SELECTED TEXT -
· · · · ·

Last week, Bahçeli released a similar warning, as he joined calls for “common sense” in the face of rising violence and polarization in Turkey, warning that any reaction against violence must not serve to spark an ethnic conflict. 

Bahçeli’s statement on Sept. 15 came a day after Turkish security forces rescued eight workers from Turkey’s east after they were attacked by a group of ultranationalist locals in the northern Bolu province’s Mudurnu district, allegedly on the grounds that they disrespected the Turkish flag.

Bahçeli blames Erdoğan for igniting crowds

The MHP leader also claimed that recent attacks targeting Kurdish people, as well as media outlets, were staged by a new group called the Ottoman Hearths, which is actually linked to President Recep Tayyip Erdoğan.

· · · · ·

Stored data:
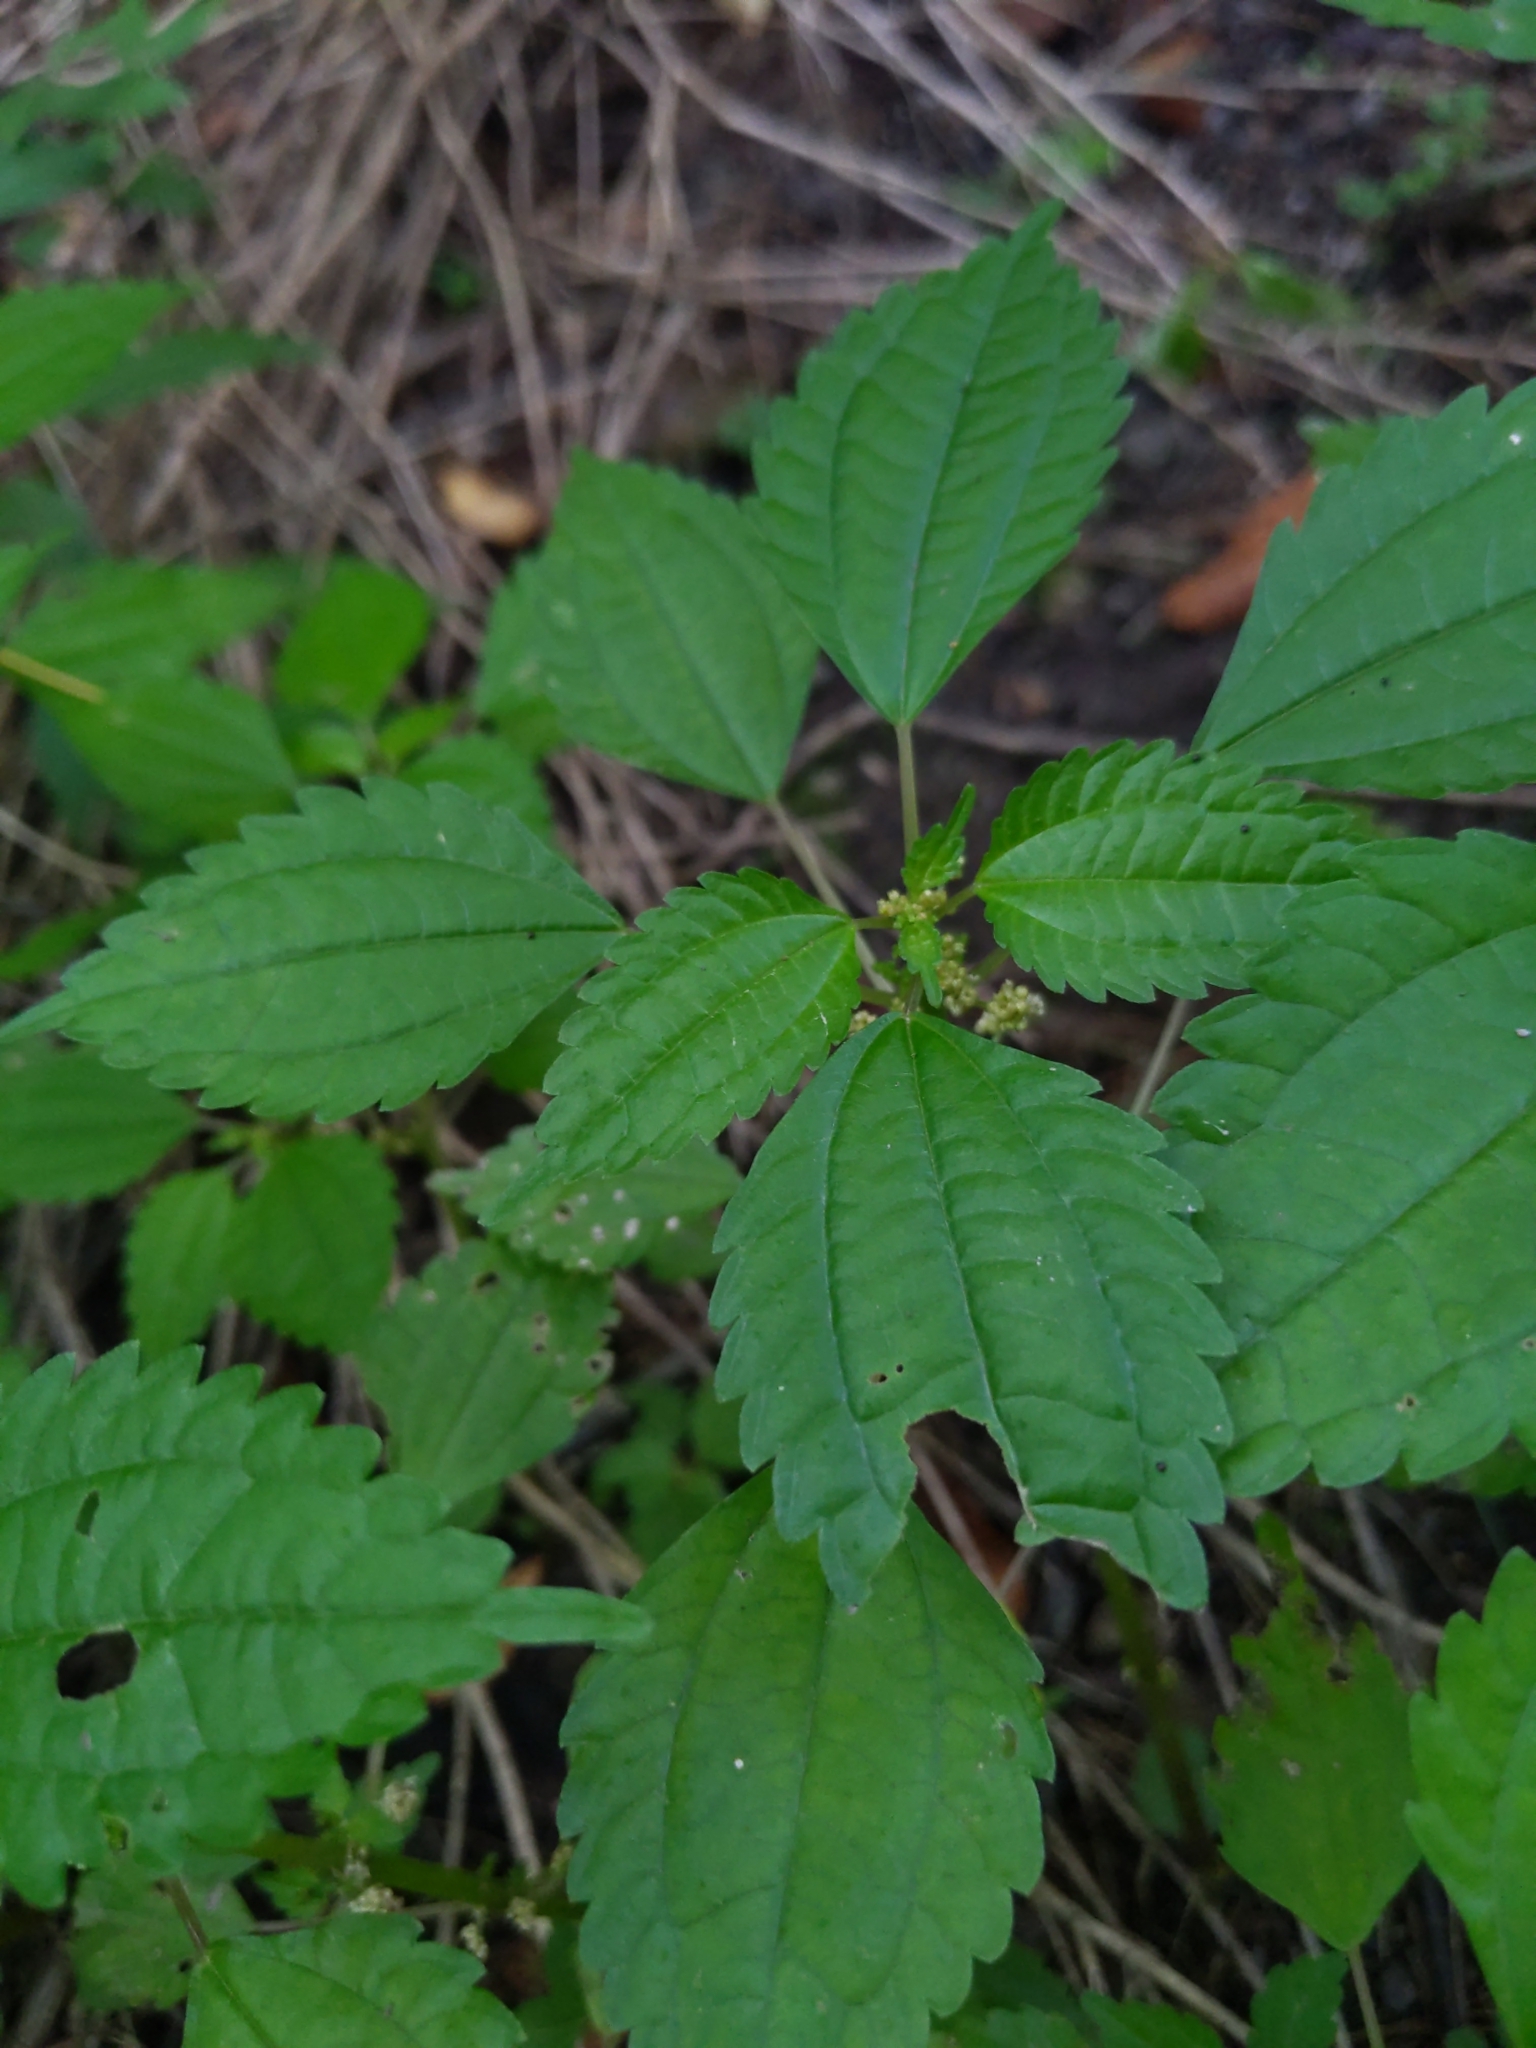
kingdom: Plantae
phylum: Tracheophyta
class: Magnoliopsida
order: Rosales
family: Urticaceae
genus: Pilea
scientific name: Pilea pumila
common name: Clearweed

· · · · ·

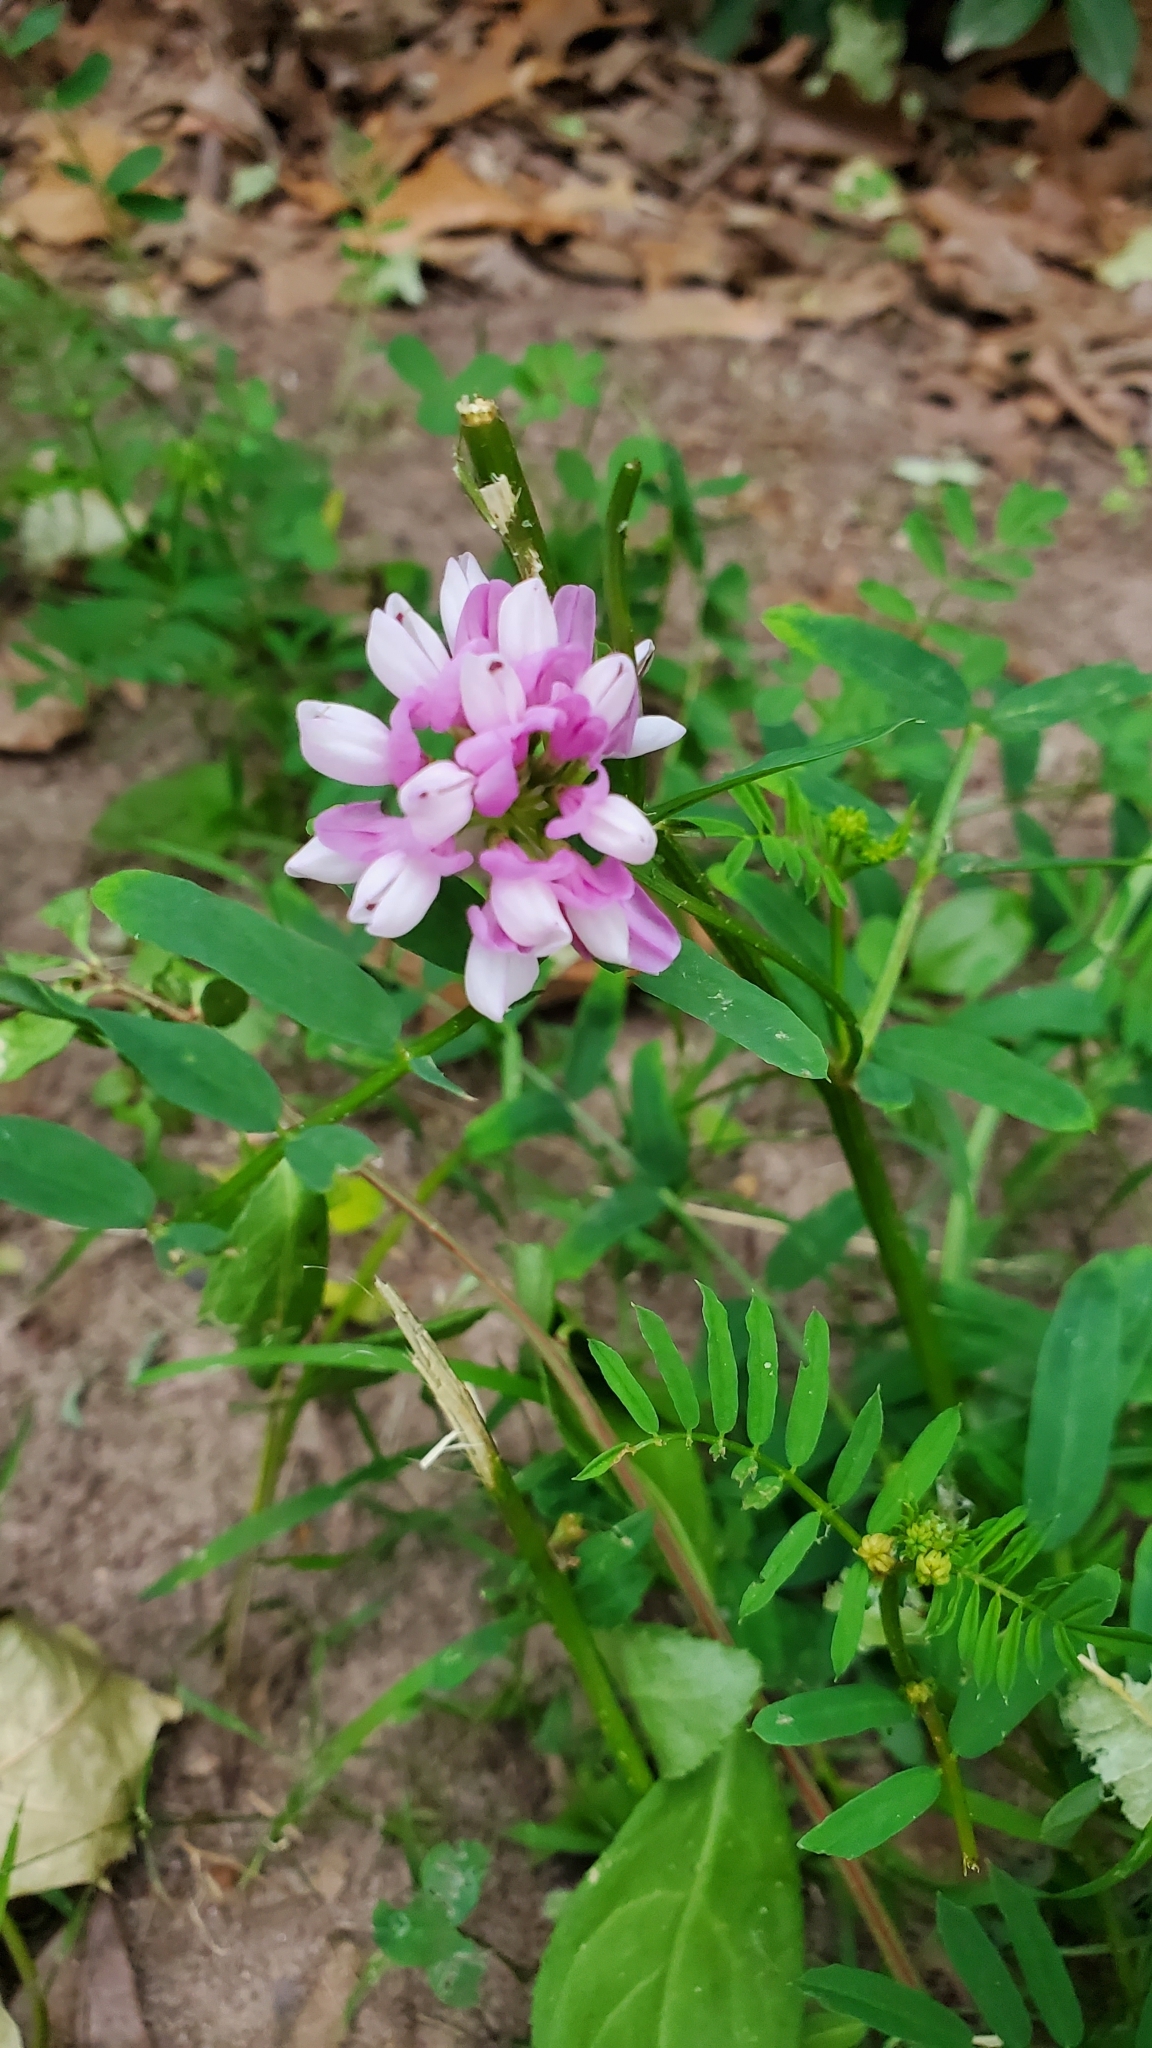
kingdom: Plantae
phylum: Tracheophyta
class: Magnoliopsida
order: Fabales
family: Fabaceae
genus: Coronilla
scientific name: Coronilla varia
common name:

· · · · ·

REQUIREMENTS -
[A] In the passage about Bahçeli and rising violence in Turkey, which group does the MHP leader say staged the recent attacks on Kurdish people and media outlets?
[B] Pick up the passage about Bahçeli and rising violence in Turkey from its last sentence and carry it on.

RESPONSES IN ORDER -
[A] The Ottoman Hearths.

[B]
He claimed that this group tried to dissimulate used the far-right Turkish nationalist “grey wolf” (bozkurt in Turkish) hand gesture associated with the nationalist movement. 

“Chaos plans drafted at the unlicensed palace [of Erdoğan] are being taken to the ground by organized crime and mafia-style groups,” Bahçeli said.

“Those who make grey-wolf gestures while pelting newspapers with stones and those who make grey-wolf gestures and bully others definitely have no ties or connection with us. If the responsible criminal is being looked for, it would be appropriate to look at those crowds who gather at the unlicensed palace and who are used as its tool,” he added.